The bridge in the first photo is a railway bridge and in the second is a Victorian bridge over the canal, which links to the 15C packhorse bridge that crosses the flood plain to the right. They are taken at about 180deg to each other from only a few yards apart. You can see the modern pedestrian footbridge across the brook, that joins the canal, in the foreground of the second and in the distance in the first.

Marshy land was the most difficult and dangerous for travellers to cross in the past and this was a very important bridge on a route for the coal from the mines in the north of the county as well as local traffic. When the canal was built it destroyed part of the packhorse bridge.

The whole area is a tangle of streams, rivers, pools and canal with a variety of bridges from the 15C to th 20C and flood meadows.

The sketch was done with Neocolor II water soluble crayons and a bit of white gouache and black conte pencil. It's about 11 inches square-ish. ( I don't do 'accurate'!)

Link to sketches of the meadows, waterways and bridges from the air here

PS another version of the willows here on my blog

13 comments:

Katherine Tyrrell said...

You're going to have to do us a map! :)

I actually like pollarded willows but these do seem to have been butchered. I wonder what they'll be like come Spring?

Tina Mammoser said...

Really like this piece! Since my only knowledge of English willows is the whomping willow in Harry Potter this seems right in tone. ;) (I'm used to weeping willows in midwest USA)

vivien said...

rather strange I think with lowish bushy heads on incredibly thick trunks!

Yes pollarded willows can look faboulous and Van Gogh-ish - I loved drawing these - but the area suffers for the loss of the tall trees.

Apparently they are supposed to have grown from fence posts

- put in by the Victorian canal builders??

vivien said...

:>D

oh we have our weeping willows too

what about the willow in the Hobbit? the vicious one that attackd Bilbo Baggins :>D

thanks Tina

vivien said...

I've added a link to some aerial views I did of the site so that you can understand the layout :>)

Laureline said...

So glorious, Vivien! Great, great calligraphic form.

Jeanette said...

This is a lovely piece and really gives a sense of the willows and the surrounding bracken.

Willows are probably my favourite tree and I have about 25 on the property. I also remember them well from the Somerset Levels when I lived there. All those willows pollarded to make baskets.

Lindsay said...

The line work is wonderful. And of course that orange in there just glows.
I always wondered why a tree might be pollarded. Might it fall in the canal? Around here, no one really does this.

vivien said...

Laura, Jeanette and Lindsay - thanks :>)

They were pollarded because they grow fast and so the young branches were used for firewood and basket making - and hurdle fences and stuff as well. They were an ongoing crop. Craftspeople still do those things.
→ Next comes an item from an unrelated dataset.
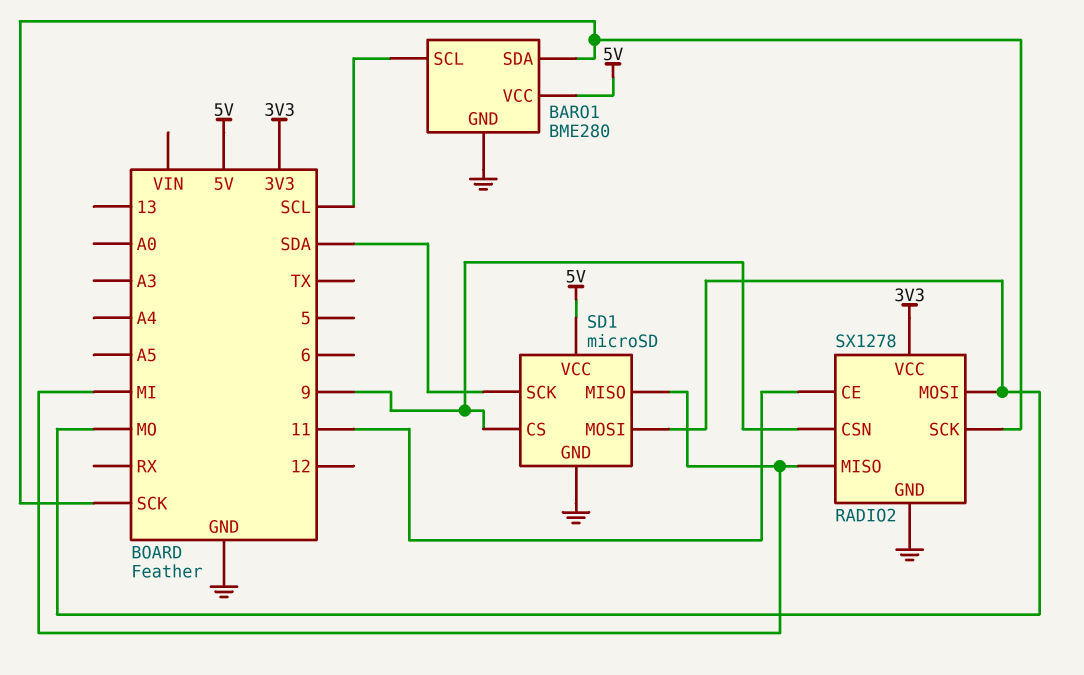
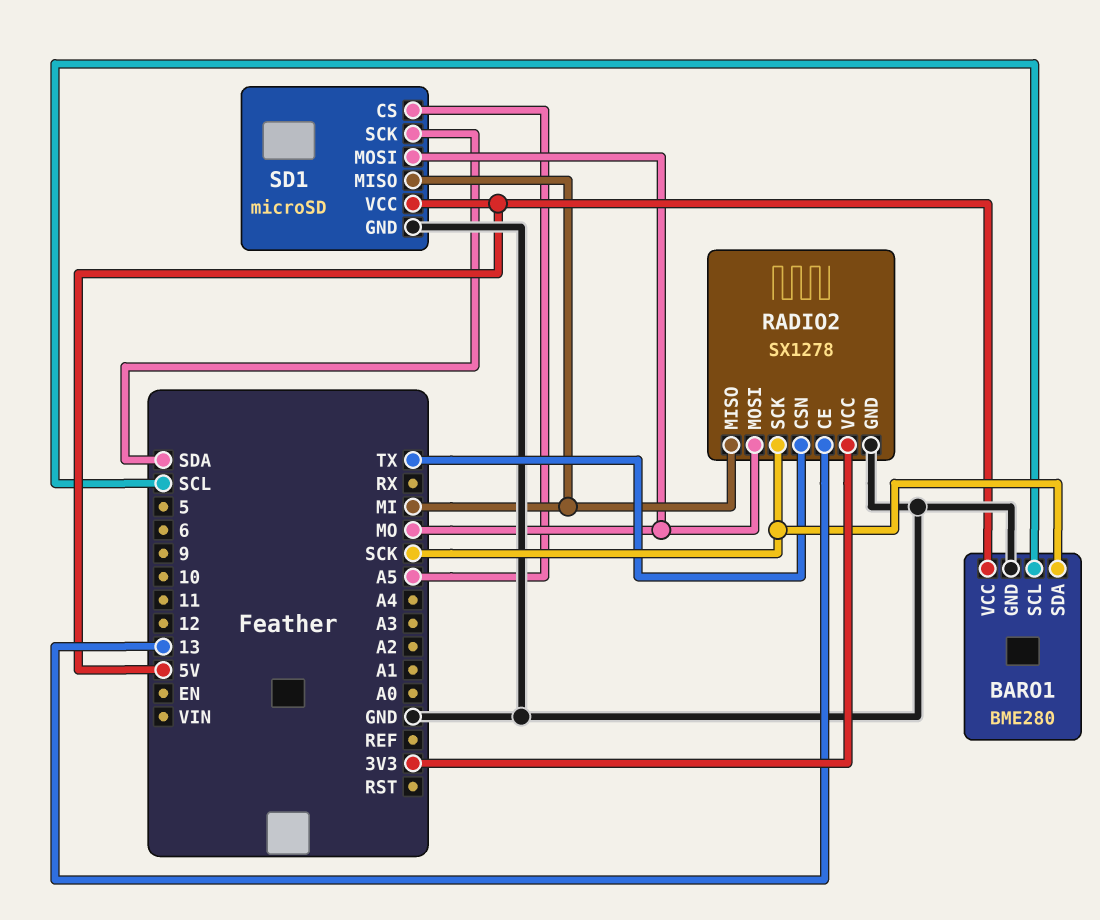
RADIO2 pin CE: 11 -> 13
RADIO2 pin CSN: 9 -> TX
SD1 pin CS: 9 -> A5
Willows do go rotten with age so maybe these were getting dangerous - certainly one branch was breaking away and nearly hanging in the water when I sketched there in the Spring.

cathsheard said...

Your pollarded trees look great - very lively. It would be lovely to wander round somewhere as pretty as that. But I hate seeing lovely trees treated like this. An over-zealous Council gardener pollarded some main street Pohutukawa (New Zealand's native "christmas tree") just before they flowered for Christmas one year and you should have heard the uproar LOL

Gesa said...

Great willows! Well: great sketch of poor willows. I am watching intently on everyone's repeat visit projects... The blog is ending up with such a thickness of descriptive and explorative material around the subject, it is fascinating!

vivien said...

it is isn't it Gesa :>) and I'm looking forward to the progress of all these projects and fascinatingly different insights

Cath that's typical of our local council - they planted beautiful roses near me, that flowered and flowered for a few years and then they 'pruned' them with a chain saw - no more roses :>( every one died.

muddy red shoes said...

gorgeous, colours mood, everything, bit rackhamesque too.